…Loses steam despite rise in deal activity
Africa’s startup ecosystem attracted $843 million in funding during the first five months of 2026, but the sector is showing signs of slowing momentum despite a recent increase in deal activity.
According to the latest report by Africa: The Big Deal, startups across the continent secured the funding through 160 deals valued at $100,000 or more between January and May. While the figures point to continued investor interest in African innovation, they also highlight a market that is operating at a much slower pace than it did a year ago.
The report shows that 37 startups raised a combined $135 million in May, up from 32 deals worth $110 million in April. The increase suggests that deal activity is gradually recovering after hitting a low of 22 deals in March.
However, the rise in transactions has not translated into stronger funding volumes. May’s $135 million funding total remained significantly below the previous 12-month monthly average of $255 million and far behind the levels recorded throughout much of 2025, when Africa’s startup ecosystem averaged about 50 deals and roughly $300 million in funding each month.
The figures suggest that while investors are still backing promising ventures, they are deploying capital more cautiously and concentrating larger investments in fewer companies.
Read also: Africa startup investors shrink to five-year low in 2026
Data from the report reveals that four transactions accounted for nearly three-quarters of all funding announced in May. These included Nala’s $50 million credit facility, LemFi’s $30 million Series B extension, Africa GreenCo’s $10 million raise and Bfree’s $10 million funding round. Together, the four deals contributed $100 million out of the month’s total $135 million.
This concentration of capital underscores a growing divide within the ecosystem, where well-established startups continue to attract significant funding while smaller and early-stage ventures face a tougher fundraising environment.
Another notable trend is the changing nature of startup financing across Africa. Debt financing is now playing a much larger role than in previous years. In May alone, startups secured $68 million through debt and $65 million through equity investments, with grants accounting for just $2 million.
The shift reflects a broader transformation in Africa’s venture capital landscape. About 12 to 18 months ago, equity investments represented more than 70 percent of startup funding. Today, debt and equity contribute almost equally to the market, indicating that startups are increasingly relying on alternative financing options as venture capital firms become more selective.
According to Max Cuvellier Giacomelli of Africa: The Big Deal, the trend is evident across the year-to-date figures, with the $843 million raised between January and May almost evenly split between debt and equity financing.
The report notes that debt has become a stabilising force for the ecosystem, helping maintain funding levels even as equity investments remain under pressure.
Geographically, West Africa and East Africa dominated fundraising activity in May, attracting about 85 percent of the total capital raised.
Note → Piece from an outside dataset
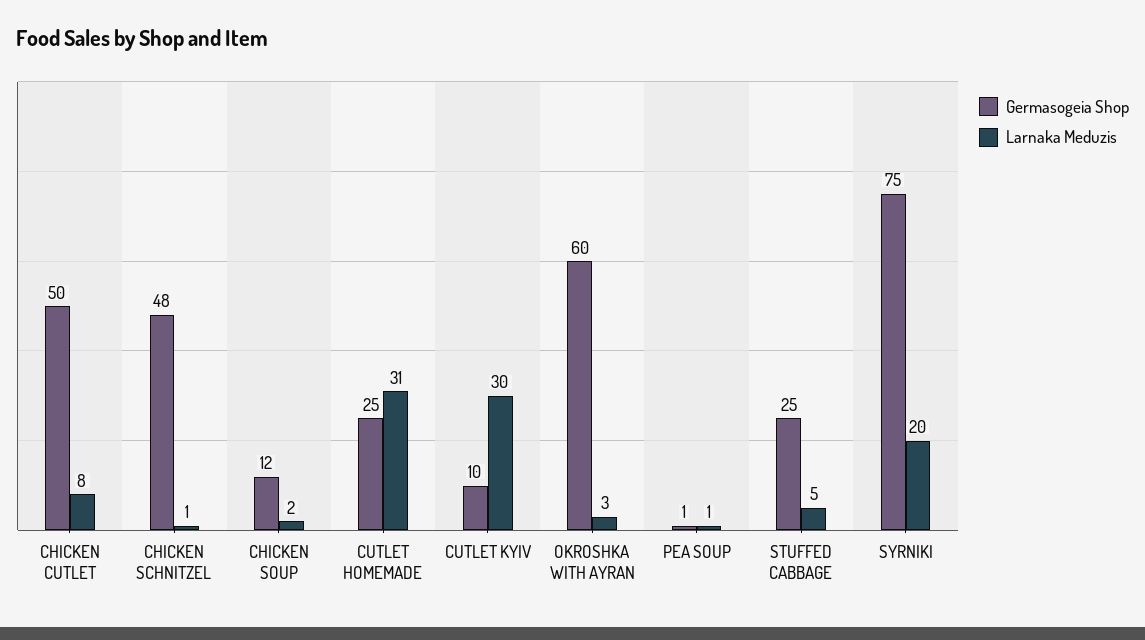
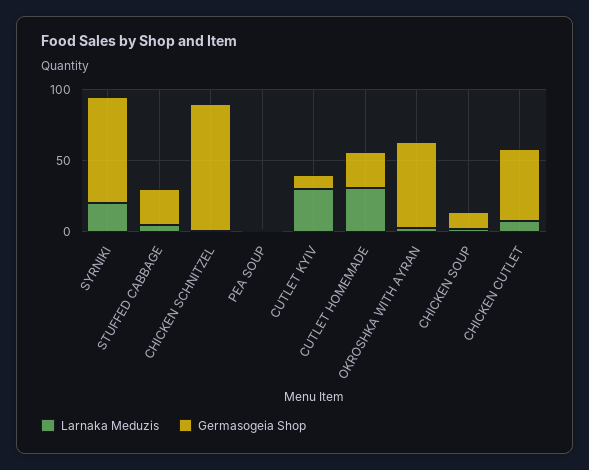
Germasogeia Shop, CHICKEN SCHNITZEL: 48 -> 90

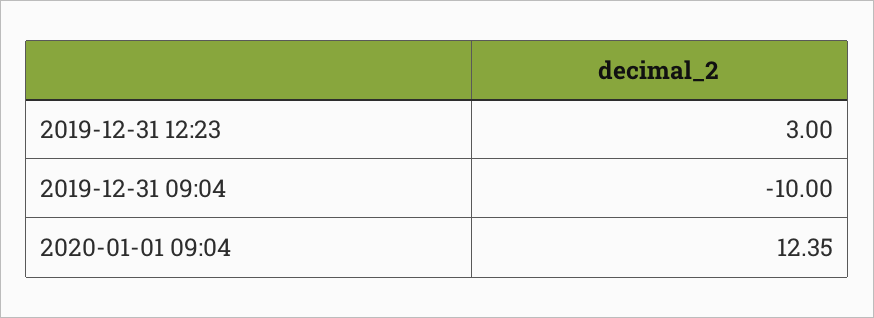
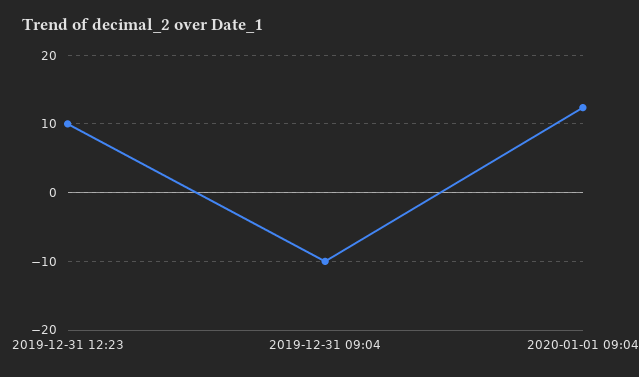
2019-12-31 12:23: 3 -> 10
Nigeria emerged as the continent’s standout market, accounting for approximately 64 percent of all equity funding secured during the month.
Fintech continued to lead all sectors in terms of capital attracted, driven largely by the sizeable funding rounds secured by Nala and LemFi. The sector remains a favourite among investors because of its ability to scale quickly and address longstanding financial inclusion challenges across the continent.
Read also: Cascador injects $5m into Nigerian startups driving impact
Despite the slower fundraising environment, there were encouraging signs of maturity within Africa’s startup ecosystem. Six exits were recorded in May, including the acquisition of Ghana-founded insurtech pioneer Bima in a deal valued at $119 million. The transaction demonstrates that investors and founders are still creating value and generating liquidity even during a period of subdued fundraising.
The latest figures point to what analysts describe as a new reality for African startups. Deal activity is recovering from earlier lows, but funding levels remain below historical averages. Investors are becoming more disciplined, debt is taking on a greater role, and larger funding rounds are increasingly concentrated among a handful of proven businesses.
For Africa’s technology sector, the challenge now is not just attracting more deals, but restoring the scale of capital flows needed to fuel the next phase of startup growth. While major fundraising announcements such as Spiro’s recent $215 million raise may provide a boost, the broader ecosystem continues to operate in a more cautious investment environment than it enjoyed in 2025.